Launch is just 25 days away and to be completely honest, I am freaking out right now. Until two days ago, I hadn’t met my second deadline, I was still missing some essential gear, I hadn’t bought my plane ticket to launch, and I was building a nerve knot in my tummy that wouldn’t go away, but the Lord, as he keeps showing me over and over again is the lord over timing and has a purpose in everything that he is doing and has a million lessons o teach me if I am willing to listen to him..
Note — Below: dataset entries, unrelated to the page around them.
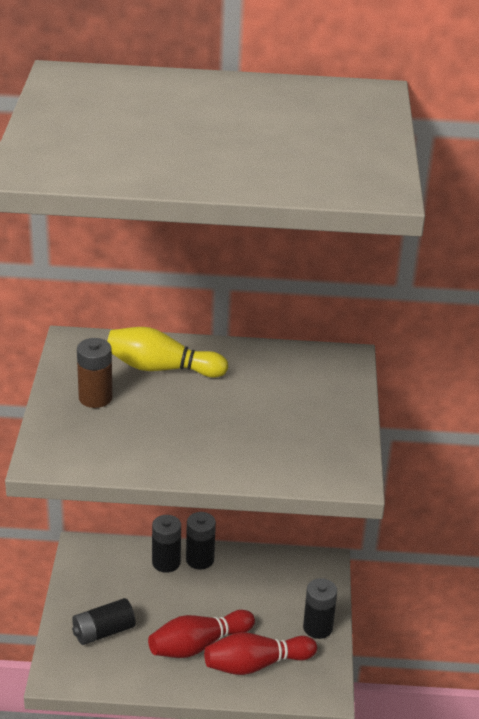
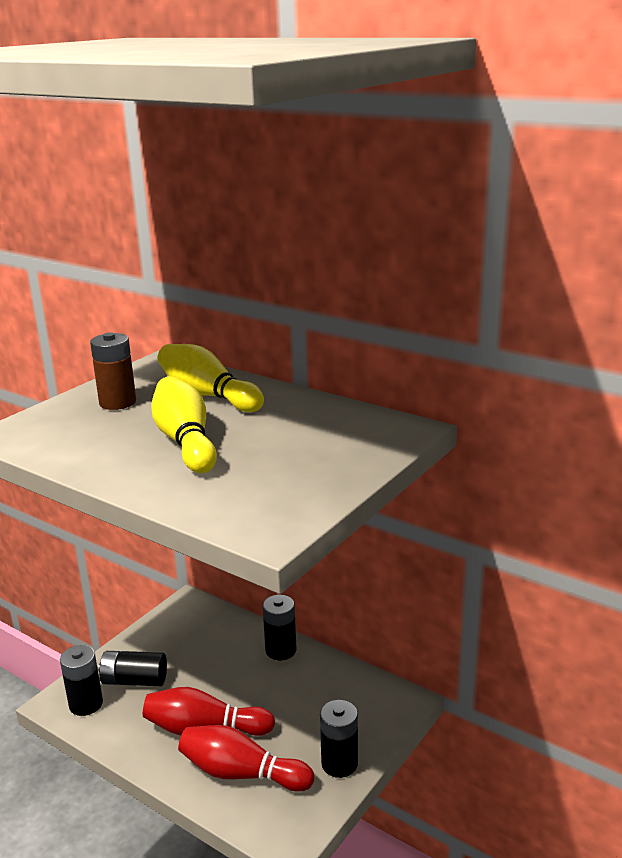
camera: 35 degrees right, 10 degrees down
black battery [152,515,181,573] -> black battery moved to [60,645,103,716]
none -> yellow bowling pin [151,376,217,473]

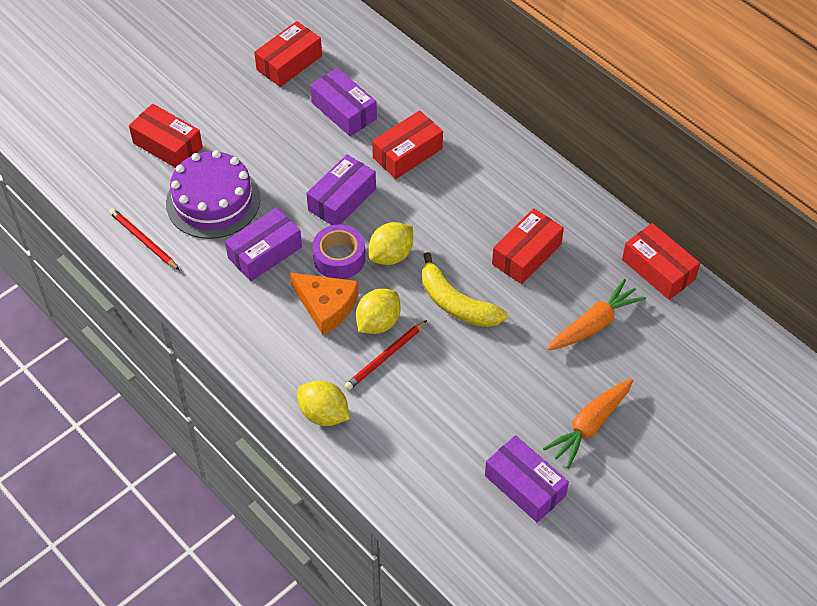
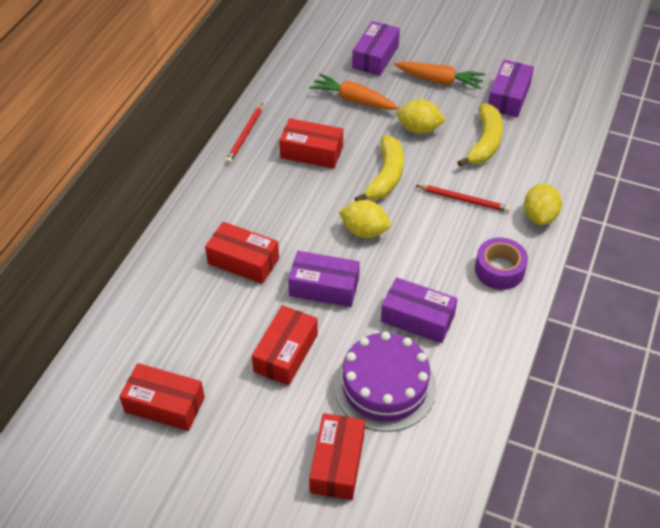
camera: 115 degrees left, 5 degrees down
red pencil [109,208,180,270] -> red pencil moved to [225,103,263,164]
orange cheese [290,273,359,335] -> none
purple box [310,68,377,136] -> purple box moved to [352,21,400,76]
purple tape [312,225,365,279] -> purple tape moved to [475,238,528,290]
yellow lemon [356,289,401,334] -> yellow lemon moved to [397,99,446,134]
red box [622,223,700,300] -> red box moved to [252,305,318,386]
none -> yellow banana [457,103,503,167]

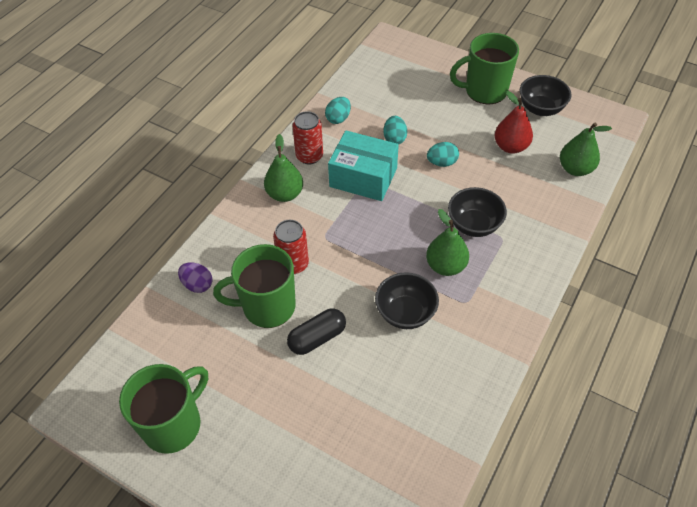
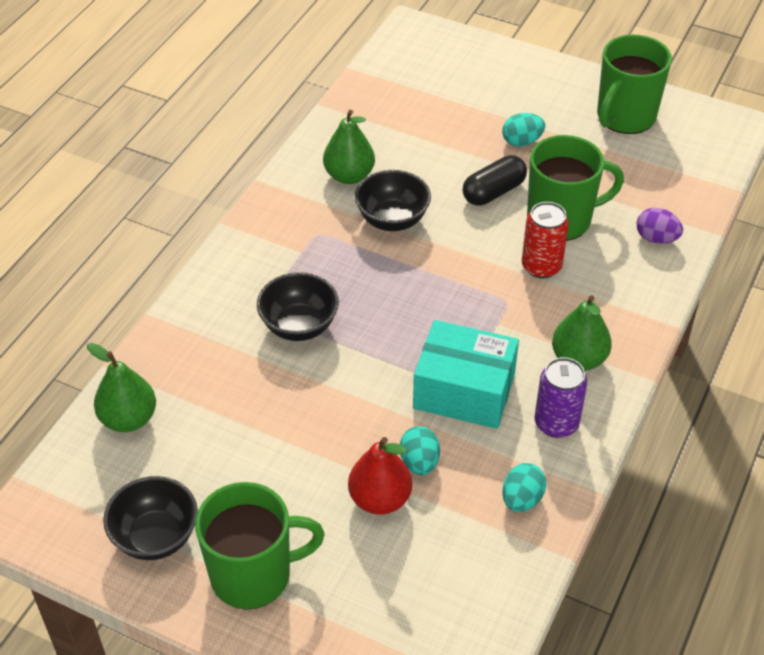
camera: 175 degrees right, 5 degrees down
red can [293,111,323,164] -> purple can [535,357,587,438]
green pear [426,209,469,276] -> green pear moved to [323,110,375,184]
turquoise egg [427,142,459,167] -> turquoise egg moved to [502,113,545,146]
red pear [495,91,533,154] -> red pear moved to [348,437,412,515]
He taught me to rely on him completely, even when everything around me felt like it was crumbling. He taught me to trust that he will send people to bless me, even when I feel like I have asked everyone and their dog to donate with what feels like no donations in over a month. He taught me that his ways are greater than my ways and that when I try to do it myself, I fail every time. He taught me that I have a support system that wants to pray for me even when I have a hard time asking for prayers. He taught me that its okay to be quiet sometimes, and that those are the times you should start to really listen.
As of yesterday, I am $5,287 away from being fully funded, and that completely blows my mind. I had some gear gifted to me that will make a huge difference to me. My parents are gifting me my plane ticket as a Christmas present, and the knot is slowly but surely disappearing. With a little trust and a lot of faith, the Lord uses times like these to grow us and mature us as his children and for that I am thankful.
I am going to be spending a lot of the next 25 days with friends and family, being intentional about how I spend my time, and making memories that will help being away for 11 months a lot smoother. I am going to be worrying less, and loving more. I am going to be embracing my identity and not letting the world tell me who I am. I am going to be me.